WORK ITEM: Leave out the pictures and retype, exactly, the lines below from the line with "11/11/2020 2:56 PM" up to and including the line with "0.32% | TBD |", nothing more.

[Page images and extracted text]
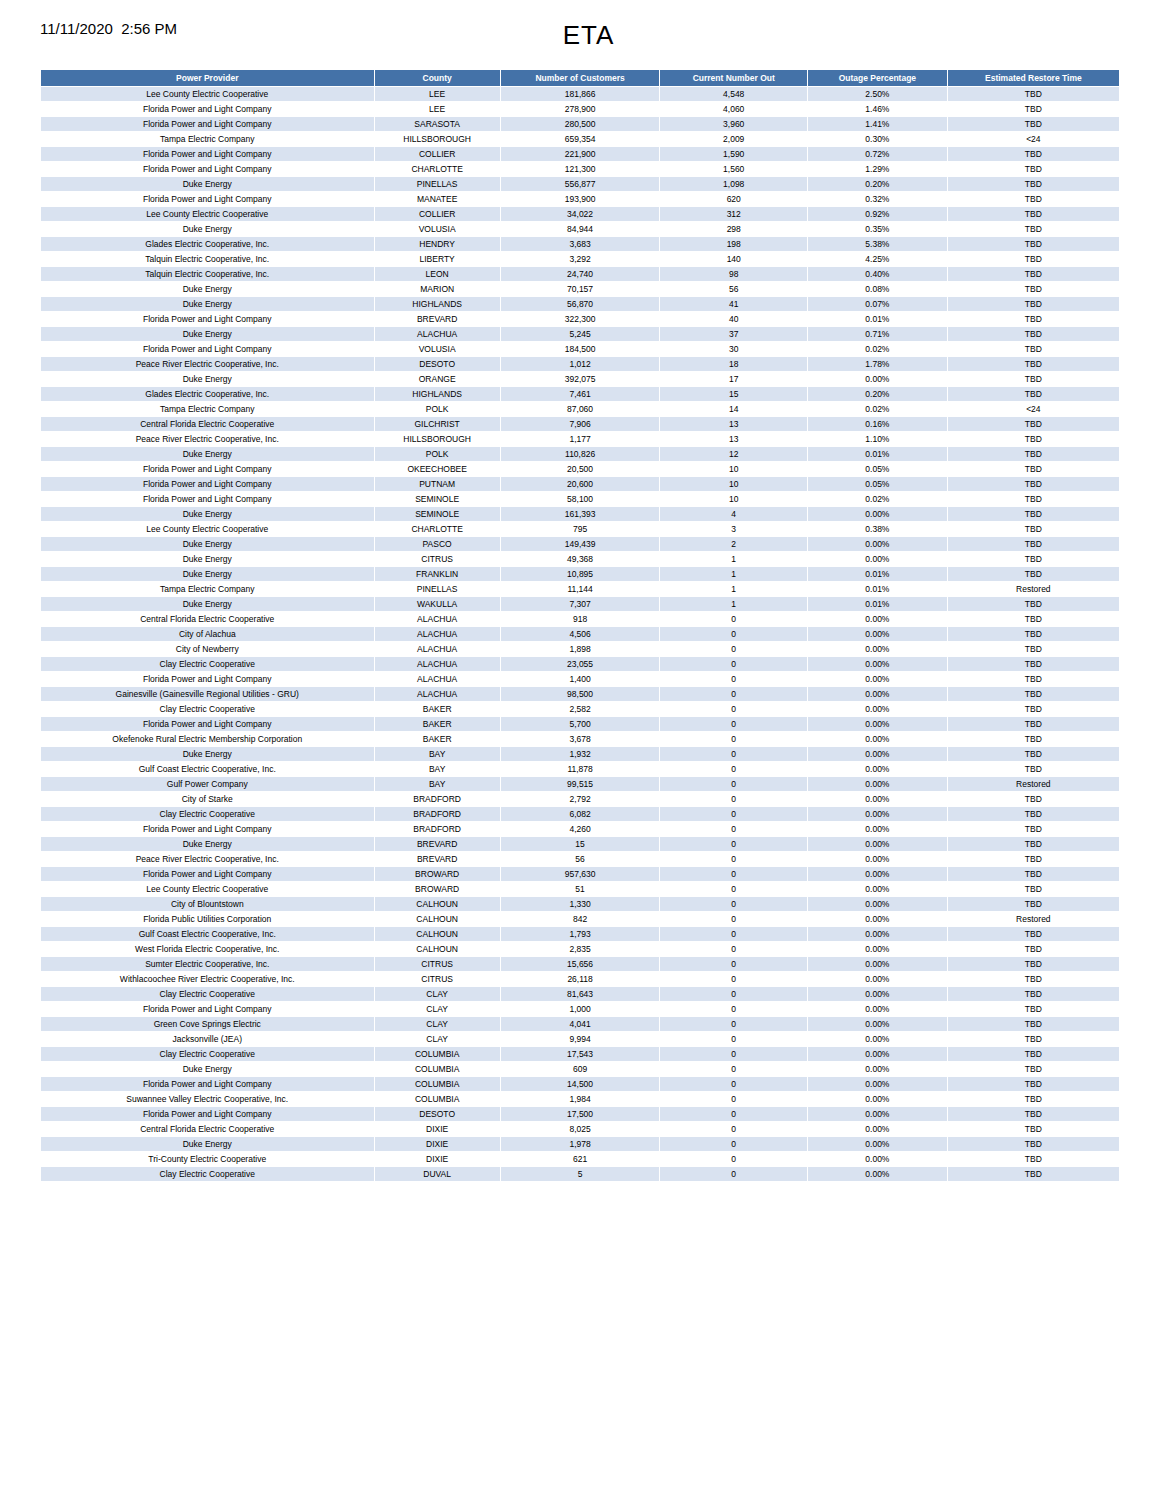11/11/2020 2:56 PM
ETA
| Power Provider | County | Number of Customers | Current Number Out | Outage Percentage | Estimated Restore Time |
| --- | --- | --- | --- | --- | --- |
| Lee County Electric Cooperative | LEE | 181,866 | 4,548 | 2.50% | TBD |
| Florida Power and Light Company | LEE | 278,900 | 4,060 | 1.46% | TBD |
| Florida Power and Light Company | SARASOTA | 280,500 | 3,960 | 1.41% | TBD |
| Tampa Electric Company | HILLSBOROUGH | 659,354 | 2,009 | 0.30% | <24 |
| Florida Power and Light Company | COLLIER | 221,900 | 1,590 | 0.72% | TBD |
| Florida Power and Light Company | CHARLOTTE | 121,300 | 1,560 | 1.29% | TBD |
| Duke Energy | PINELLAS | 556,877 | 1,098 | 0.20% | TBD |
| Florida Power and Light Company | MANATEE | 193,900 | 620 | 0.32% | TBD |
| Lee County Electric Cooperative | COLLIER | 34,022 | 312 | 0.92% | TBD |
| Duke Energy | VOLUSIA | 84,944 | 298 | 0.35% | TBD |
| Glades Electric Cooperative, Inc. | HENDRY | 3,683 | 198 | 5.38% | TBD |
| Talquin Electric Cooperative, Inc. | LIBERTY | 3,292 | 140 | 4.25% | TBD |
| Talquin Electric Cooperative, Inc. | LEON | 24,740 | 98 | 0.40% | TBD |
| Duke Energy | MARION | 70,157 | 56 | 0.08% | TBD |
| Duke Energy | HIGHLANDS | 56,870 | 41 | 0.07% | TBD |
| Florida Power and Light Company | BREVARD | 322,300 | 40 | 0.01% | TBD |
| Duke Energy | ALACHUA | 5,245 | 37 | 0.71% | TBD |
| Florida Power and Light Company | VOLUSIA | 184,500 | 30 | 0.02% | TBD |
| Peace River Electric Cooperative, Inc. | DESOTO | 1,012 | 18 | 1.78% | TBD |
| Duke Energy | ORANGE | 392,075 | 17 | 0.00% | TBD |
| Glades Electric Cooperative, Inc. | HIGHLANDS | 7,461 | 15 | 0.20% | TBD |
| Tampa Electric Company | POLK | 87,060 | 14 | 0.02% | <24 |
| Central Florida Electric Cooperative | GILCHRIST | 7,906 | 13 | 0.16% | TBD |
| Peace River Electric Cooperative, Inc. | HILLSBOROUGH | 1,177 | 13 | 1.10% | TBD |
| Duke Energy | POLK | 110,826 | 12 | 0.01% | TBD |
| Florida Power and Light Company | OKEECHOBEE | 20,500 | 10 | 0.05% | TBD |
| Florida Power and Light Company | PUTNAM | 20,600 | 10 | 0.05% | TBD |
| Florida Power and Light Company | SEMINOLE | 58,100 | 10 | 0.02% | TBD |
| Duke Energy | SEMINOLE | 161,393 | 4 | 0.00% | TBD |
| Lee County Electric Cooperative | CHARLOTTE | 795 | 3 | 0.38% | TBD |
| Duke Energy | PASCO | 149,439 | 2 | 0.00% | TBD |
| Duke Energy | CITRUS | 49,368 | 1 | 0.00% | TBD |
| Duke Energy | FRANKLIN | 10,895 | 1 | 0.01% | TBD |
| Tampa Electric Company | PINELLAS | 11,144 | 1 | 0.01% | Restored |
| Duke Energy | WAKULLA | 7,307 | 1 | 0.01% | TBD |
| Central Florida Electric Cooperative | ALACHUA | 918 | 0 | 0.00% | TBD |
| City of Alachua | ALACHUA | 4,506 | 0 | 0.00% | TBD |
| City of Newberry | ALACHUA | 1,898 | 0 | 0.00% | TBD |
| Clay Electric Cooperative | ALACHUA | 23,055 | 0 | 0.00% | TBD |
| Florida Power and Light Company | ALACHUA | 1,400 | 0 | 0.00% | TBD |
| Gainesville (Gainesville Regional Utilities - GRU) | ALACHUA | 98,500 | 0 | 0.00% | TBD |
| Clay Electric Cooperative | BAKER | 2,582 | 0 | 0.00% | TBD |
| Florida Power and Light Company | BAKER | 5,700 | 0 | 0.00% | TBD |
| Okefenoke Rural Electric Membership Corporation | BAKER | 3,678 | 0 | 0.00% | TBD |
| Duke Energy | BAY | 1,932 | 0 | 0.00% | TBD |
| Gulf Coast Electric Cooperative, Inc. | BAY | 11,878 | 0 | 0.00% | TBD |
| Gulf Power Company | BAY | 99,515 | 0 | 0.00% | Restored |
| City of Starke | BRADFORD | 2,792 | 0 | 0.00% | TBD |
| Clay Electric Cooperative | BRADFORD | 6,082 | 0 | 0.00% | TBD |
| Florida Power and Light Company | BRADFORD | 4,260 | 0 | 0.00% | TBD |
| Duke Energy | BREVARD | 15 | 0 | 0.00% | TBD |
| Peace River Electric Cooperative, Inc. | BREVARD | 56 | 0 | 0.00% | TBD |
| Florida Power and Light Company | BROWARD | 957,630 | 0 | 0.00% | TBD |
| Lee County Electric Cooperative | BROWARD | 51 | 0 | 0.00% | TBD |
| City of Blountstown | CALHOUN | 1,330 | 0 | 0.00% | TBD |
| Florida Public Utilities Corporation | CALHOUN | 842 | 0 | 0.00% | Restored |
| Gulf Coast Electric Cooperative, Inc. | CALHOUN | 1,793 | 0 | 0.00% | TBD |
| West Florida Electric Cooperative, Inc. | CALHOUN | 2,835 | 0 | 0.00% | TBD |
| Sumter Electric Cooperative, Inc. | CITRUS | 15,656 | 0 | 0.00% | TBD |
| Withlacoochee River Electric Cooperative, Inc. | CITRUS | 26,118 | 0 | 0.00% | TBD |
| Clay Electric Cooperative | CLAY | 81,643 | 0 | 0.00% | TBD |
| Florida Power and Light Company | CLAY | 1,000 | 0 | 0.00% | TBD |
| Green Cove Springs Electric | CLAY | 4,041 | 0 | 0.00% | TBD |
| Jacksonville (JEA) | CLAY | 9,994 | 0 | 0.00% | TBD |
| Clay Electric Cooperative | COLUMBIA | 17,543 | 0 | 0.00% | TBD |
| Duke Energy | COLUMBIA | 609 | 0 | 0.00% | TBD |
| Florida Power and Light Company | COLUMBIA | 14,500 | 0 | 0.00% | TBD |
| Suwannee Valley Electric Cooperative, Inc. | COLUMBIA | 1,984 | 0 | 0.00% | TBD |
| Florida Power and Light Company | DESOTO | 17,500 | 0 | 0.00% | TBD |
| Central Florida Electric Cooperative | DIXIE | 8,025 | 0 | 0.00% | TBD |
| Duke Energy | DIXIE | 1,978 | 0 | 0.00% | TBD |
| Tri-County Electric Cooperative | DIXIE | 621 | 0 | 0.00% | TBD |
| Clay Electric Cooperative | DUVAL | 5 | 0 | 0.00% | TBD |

==

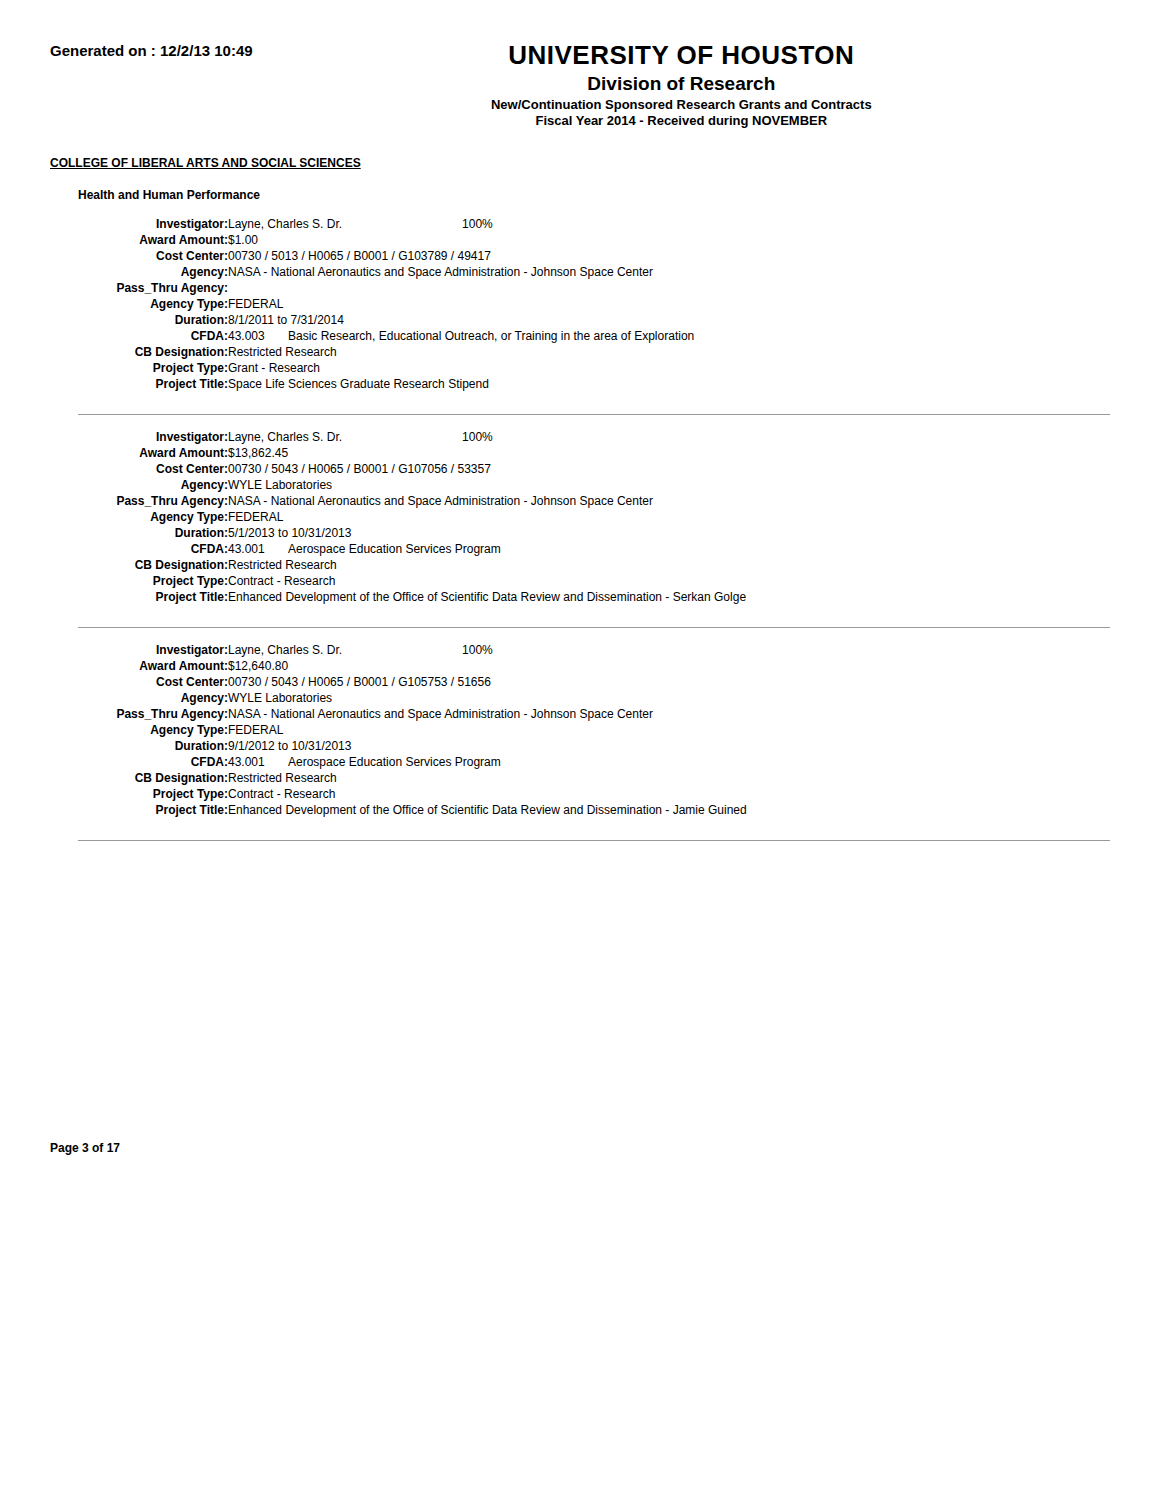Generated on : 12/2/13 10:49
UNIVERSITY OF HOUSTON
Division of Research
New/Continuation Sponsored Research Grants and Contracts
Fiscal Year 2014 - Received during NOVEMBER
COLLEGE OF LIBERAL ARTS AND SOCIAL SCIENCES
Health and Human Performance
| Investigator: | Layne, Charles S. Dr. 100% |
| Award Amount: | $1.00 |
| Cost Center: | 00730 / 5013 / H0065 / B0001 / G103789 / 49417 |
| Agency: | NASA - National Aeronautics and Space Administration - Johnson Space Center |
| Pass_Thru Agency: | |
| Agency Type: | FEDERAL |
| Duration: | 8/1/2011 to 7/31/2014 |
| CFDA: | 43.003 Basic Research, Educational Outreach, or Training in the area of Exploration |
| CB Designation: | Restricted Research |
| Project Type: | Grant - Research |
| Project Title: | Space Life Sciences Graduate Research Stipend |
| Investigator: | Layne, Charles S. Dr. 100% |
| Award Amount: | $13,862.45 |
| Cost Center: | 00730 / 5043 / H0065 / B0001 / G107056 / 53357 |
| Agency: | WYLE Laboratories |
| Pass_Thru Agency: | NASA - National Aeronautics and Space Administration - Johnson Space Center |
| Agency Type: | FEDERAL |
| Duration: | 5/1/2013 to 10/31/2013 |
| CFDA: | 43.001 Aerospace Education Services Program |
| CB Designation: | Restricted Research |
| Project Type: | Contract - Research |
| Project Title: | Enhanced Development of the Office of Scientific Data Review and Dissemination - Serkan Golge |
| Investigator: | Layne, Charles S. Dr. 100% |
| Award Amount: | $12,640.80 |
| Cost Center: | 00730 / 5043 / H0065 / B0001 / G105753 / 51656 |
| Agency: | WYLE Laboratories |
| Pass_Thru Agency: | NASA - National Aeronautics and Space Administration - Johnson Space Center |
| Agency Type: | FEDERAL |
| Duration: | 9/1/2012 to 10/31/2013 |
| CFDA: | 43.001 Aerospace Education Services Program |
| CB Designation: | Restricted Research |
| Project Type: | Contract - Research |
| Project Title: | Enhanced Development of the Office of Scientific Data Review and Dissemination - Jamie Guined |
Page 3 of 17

FINAL ANSWER:
11/11/2020 2:56 PM
ETA
| Power Provider | County | Number of Customers | Current Number Out | Outage Percentage | Estimated Restore Time |
| --- | --- | --- | --- | --- | --- |
| Lee County Electric Cooperative | LEE | 181,866 | 4,548 | 2.50% | TBD |
| Florida Power and Light Company | LEE | 278,900 | 4,060 | 1.46% | TBD |
| Florida Power and Light Company | SARASOTA | 280,500 | 3,960 | 1.41% | TBD |
| Tampa Electric Company | HILLSBOROUGH | 659,354 | 2,009 | 0.30% | <24 |
| Florida Power and Light Company | COLLIER | 221,900 | 1,590 | 0.72% | TBD |
| Florida Power and Light Company | CHARLOTTE | 121,300 | 1,560 | 1.29% | TBD |
| Duke Energy | PINELLAS | 556,877 | 1,098 | 0.20% | TBD |
| Florida Power and Light Company | MANATEE | 193,900 | 620 | 0.32% | TBD |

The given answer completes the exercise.